### [What is expected]
Reproduce the lines below word for word, leaving out the pictures.

= = = = =

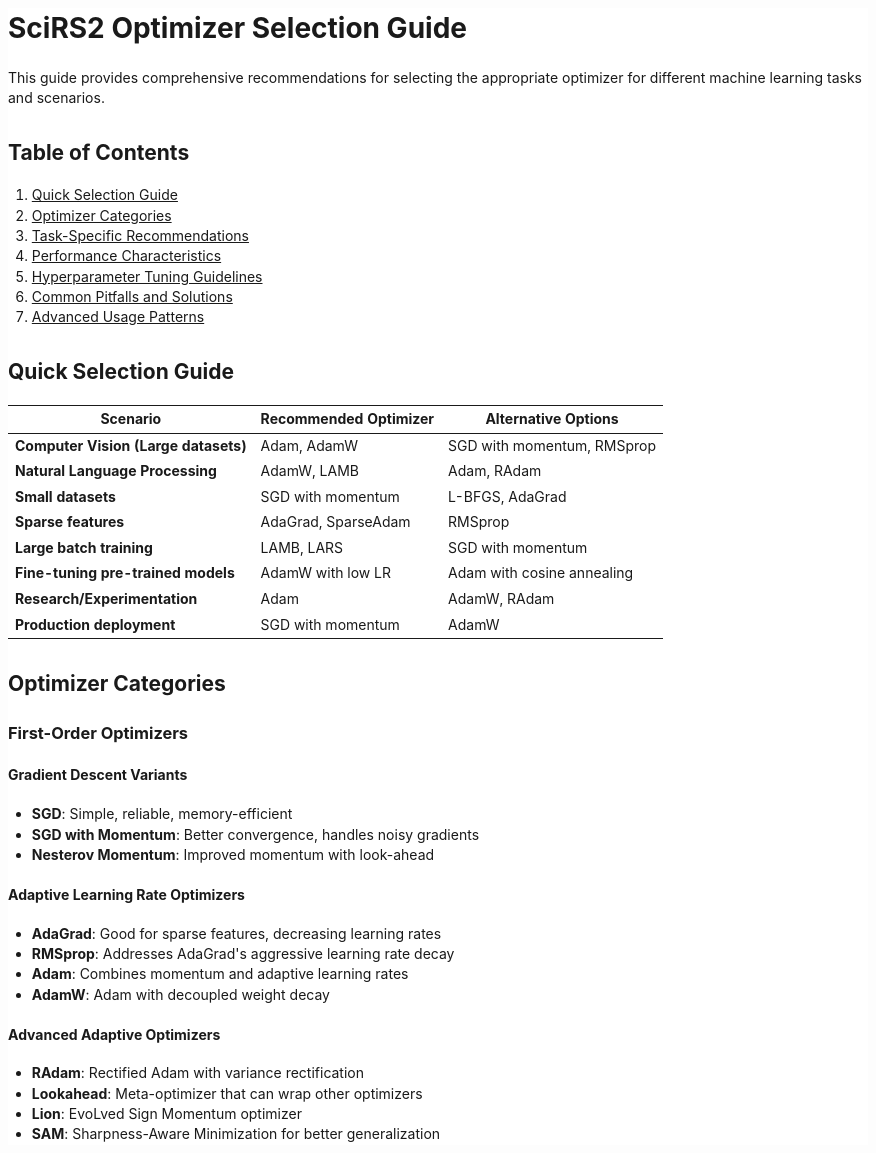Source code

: # SciRS2 Optimizer Selection Guide

This guide provides comprehensive recommendations for selecting the appropriate optimizer for different machine learning tasks and scenarios.

## Table of Contents

1. [Quick Selection Guide](#quick-selection-guide)
2. [Optimizer Categories](#optimizer-categories)
3. [Task-Specific Recommendations](#task-specific-recommendations)
4. [Performance Characteristics](#performance-characteristics)
5. [Hyperparameter Tuning Guidelines](#hyperparameter-tuning-guidelines)
6. [Common Pitfalls and Solutions](#common-pitfalls-and-solutions)
7. [Advanced Usage Patterns](#advanced-usage-patterns)

## Quick Selection Guide

| Scenario | Recommended Optimizer | Alternative Options |
|----------|----------------------|-------------------|
| **Computer Vision (Large datasets)** | Adam, AdamW | SGD with momentum, RMSprop |
| **Natural Language Processing** | AdamW, LAMB | Adam, RAdam |
| **Small datasets** | SGD with momentum | L-BFGS, AdaGrad |
| **Sparse features** | AdaGrad, SparseAdam | RMSprop |
| **Large batch training** | LAMB, LARS | SGD with momentum |
| **Fine-tuning pre-trained models** | AdamW with low LR | Adam with cosine annealing |
| **Research/Experimentation** | Adam | AdamW, RAdam |
| **Production deployment** | SGD with momentum | AdamW |

## Optimizer Categories

### First-Order Optimizers

#### Gradient Descent Variants
- **SGD**: Simple, reliable, memory-efficient
- **SGD with Momentum**: Better convergence, handles noisy gradients
- **Nesterov Momentum**: Improved momentum with look-ahead

#### Adaptive Learning Rate Optimizers
- **AdaGrad**: Good for sparse features, decreasing learning rates
- **RMSprop**: Addresses AdaGrad's aggressive learning rate decay
- **Adam**: Combines momentum and adaptive learning rates
- **AdamW**: Adam with decoupled weight decay

#### Advanced Adaptive Optimizers
- **RAdam**: Rectified Adam with variance rectification
- **Lookahead**: Meta-optimizer that can wrap other optimizers
- **Lion**: EvoLved Sign Momentum optimizer
- **SAM**: Sharpness-Aware Minimization for better generalization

= = = = =

### [Result of the exercise]
Source code

: # SciRS2 Optimizer Selection Guide

This guide provides comprehensive recommendations for selecting the appropriate optimizer for different machine learning tasks and scenarios.

## Table of Contents

1. [Quick Selection Guide](#quick-selection-guide)
2. [Optimizer Categories](#optimizer-categories)
3. [Task-Specific Recommendations](#task-specific-recommendations)
4. [Performance Characteristics](#performance-characteristics)
5. [Hyperparameter Tuning Guidelines](#hyperparameter-tuning-guidelines)
6. [Common Pitfalls and Solutions](#common-pitfalls-and-solutions)
7. [Advanced Usage Patterns](#advanced-usage-patterns)

## Quick Selection Guide

| Scenario | Recommended Optimizer | Alternative Options |
|----------|----------------------|-------------------|
| **Computer Vision (Large datasets)** | Adam, AdamW | SGD with momentum, RMSprop |
| **Natural Language Processing** | AdamW, LAMB | Adam, RAdam |
| **Small datasets** | SGD with momentum | L-BFGS, AdaGrad |
| **Sparse features** | AdaGrad, SparseAdam | RMSprop |
| **Large batch training** | LAMB, LARS | SGD with momentum |
| **Fine-tuning pre-trained models** | AdamW with low LR | Adam with cosine annealing |
| **Research/Experimentation** | Adam | AdamW, RAdam |
| **Production deployment** | SGD with momentum | AdamW |

## Optimizer Categories

### First-Order Optimizers

#### Gradient Descent Variants
- **SGD**: Simple, reliable, memory-efficient
- **SGD with Momentum**: Better convergence, handles noisy gradients
- **Nesterov Momentum**: Improved momentum with look-ahead

#### Adaptive Learning Rate Optimizers
- **AdaGrad**: Good for sparse features, decreasing learning rates
- **RMSprop**: Addresses AdaGrad's aggressive learning rate decay
- **Adam**: Combines momentum and adaptive learning rates
- **AdamW**: Adam with decoupled weight decay

#### Advanced Adaptive Optimizers
- **RAdam**: Rectified Adam with variance rectification
- **Lookahead**: Meta-optimizer that can wrap other optimizers
- **Lion**: EvoLved Sign Momentum optimizer
- **SAM**: Sharpness-Aware Minimization for better generalization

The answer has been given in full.